Lo urgente son las reformas estructurales, se dice y redice hasta rozar las emanaciones de lo obsceno. Esas que entregarían los energéticos al capital externo. Se requiere, sin apelación posible, una reforma laboral, pero no una que busque equilibrar las relaciones del capital y el trabajo, sino aquella que ate a los que alquilan su fuerza de trabajo con la inasible productividad, condición última de la competitividad, eufemismo de la explotación inmisericorde, la intemperie de la seguridad colectiva. Es impostergable, dicen, una reforma fiscal que dé al erario más recursos. ¡Que pague la informalidad! Calderón, el presidente de ese oficialismo negociador de trampas bajo fuerza, los requiere para aceitar a sus cuerpos de elite, favorecer al cómplice, comprar conciencias subordinadas, tal como lo hizo su antecesor, que malgastó ingresos adicionales por 400 mil millones de dólares durante los infaustos años de su administración, conducida por torpes gerentes para regocijo de sus jefes beneficiados. Esas y no otras son las reformas que se repiten como cantaletas continentales.

La reforma electoral que impida el fraude y los abusos contra la voluntad ciudadana, la que borre el dispendio como insulto mediático, puede esperar para un mañana incierto. La reforma hacendaria que condicione los ingresos adicionales con gastos suficientes en seguridad social, en educación, en investigación o en salud como las reales prioridades de estricta justicia, es pretensión de resentidos, grito de populistas irresponsables. Acceder a tales pretensiones de guías iluminados no es negociar, es caer en la tentación, afirman aquellos que imponen su voluntad como verdad única. Nada de seguir a los mesiánicos tropicales que no piensan en modernos horizontes y sólo aspiran a gobernar con desplantes autoritarios. Esas no son, adicionan tajantes, otra cosa que tendencias centrífugas hacia la autodestrucción que merodea y constriñe al PRD de los moderados, los de la izquierda racional. Hay que rescatar los argumentos, la crítica severa, aducen con frases displicentes o propalan, con filtraciones varias, las versiones de disidentes internos sólo para ser repetidas como eco agigantado por sus circunstanciales aliados externos, siempre dispuestos al auxilio del abusado o al feroz ataque a mansalva.
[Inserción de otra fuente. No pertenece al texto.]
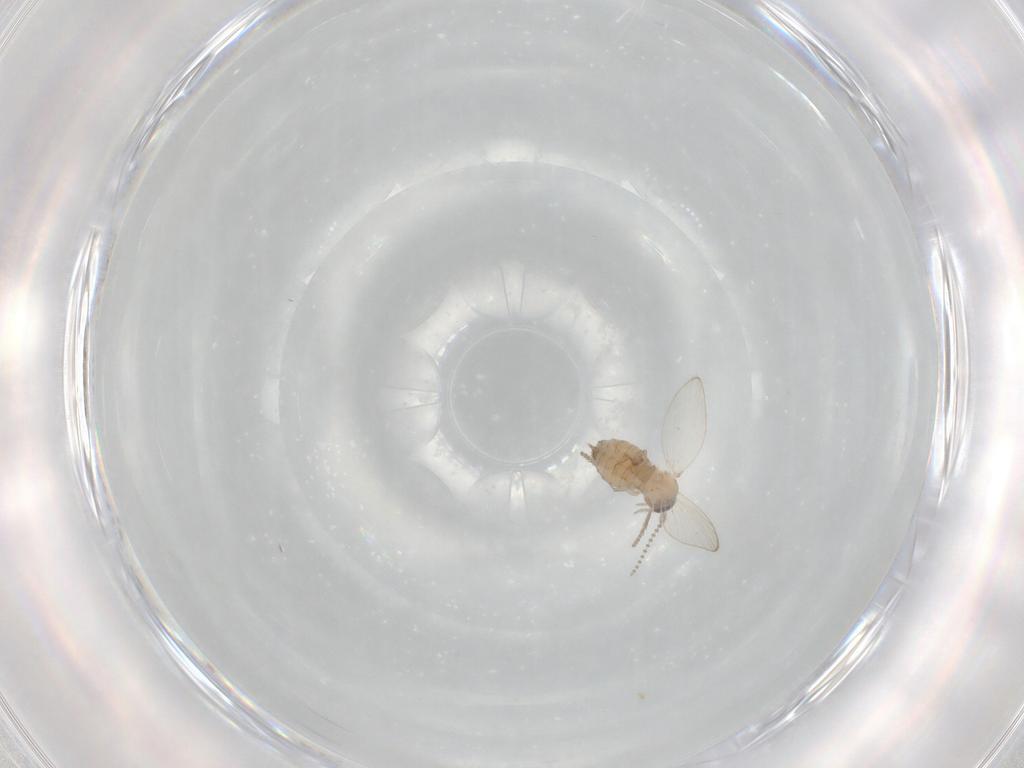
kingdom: Animalia
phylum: Arthropoda
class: Insecta
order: Diptera
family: Psychodidae
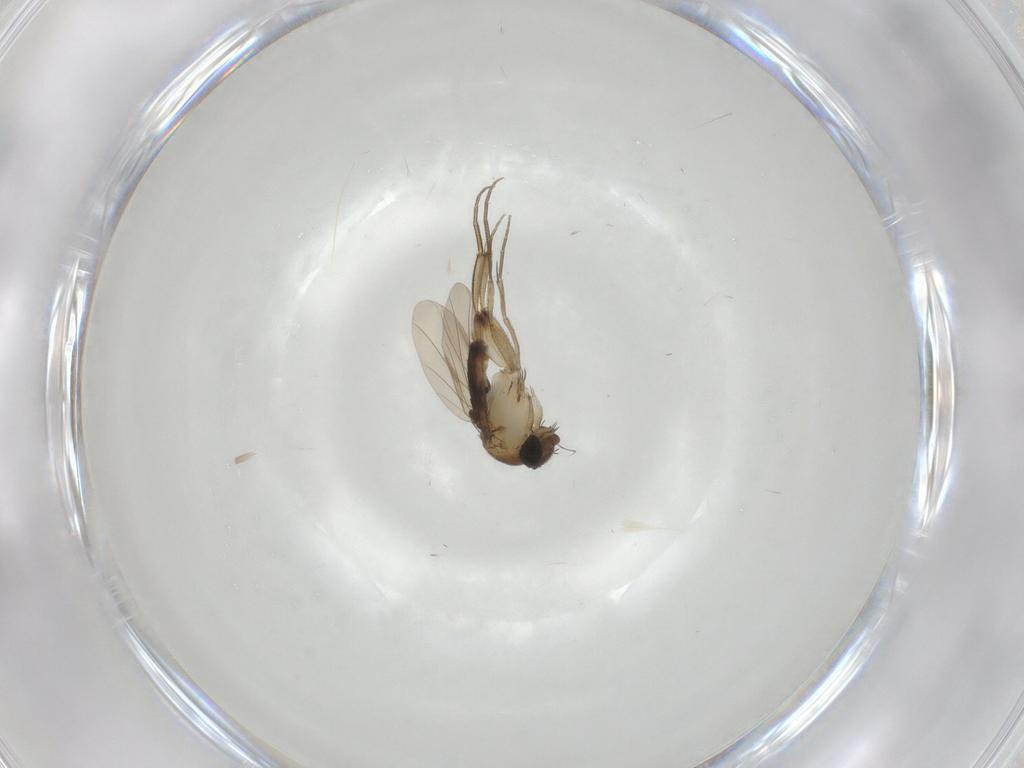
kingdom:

No, señores dueños de mercados y dominadores de la eficiencia. La voluntad de los de abajo, sus sueños, sus intereses y preocupaciones, no se dirigen a redoblar la inseguridad de los trabajadores, a rellenar los bolsillos de las aseguradoras, ni tampoco a coronar los trasteos de los panistas y priístas de cúpula. Bien saben los mexicanos de a pie que esa pareja está unida por el cordón umbilical de las complicidades, de los obsequios para sus patrocinadores, y nada quedará de remanente para ellos. Pocas veces en la historia de México se han distanciado tanto los pocos de arriba con las muchedumbres de abajo como en estos tiempos de olvidos, desalojos, marginación y riquezas insultantes. Y así, en este desolador panorama de oportunidades negadas a millones quieren, solicitan, impelen a negociar frente a las trincheras de la bonanza. ¡No, y no! Y que se entienda que esta actitud es, también, una manera de hacer política, quizá la única señal que por ahora se puede otear en este páramo de soledades por doquier, de horizontes truncados que no requieren adicionales tornillos para dislocarse. Una negativa que nada tiene de intemperante sino de lógica congruente, emanada de las condiciones impuestas tanto por la realidad que se vive en el México de las exclusiones y los desprecios racistas, como por la ineficacia de las propuestas a despoblado, de las recetas torpes, adoptadas con el solo propósito de perpetuar privilegios a como dé lugar.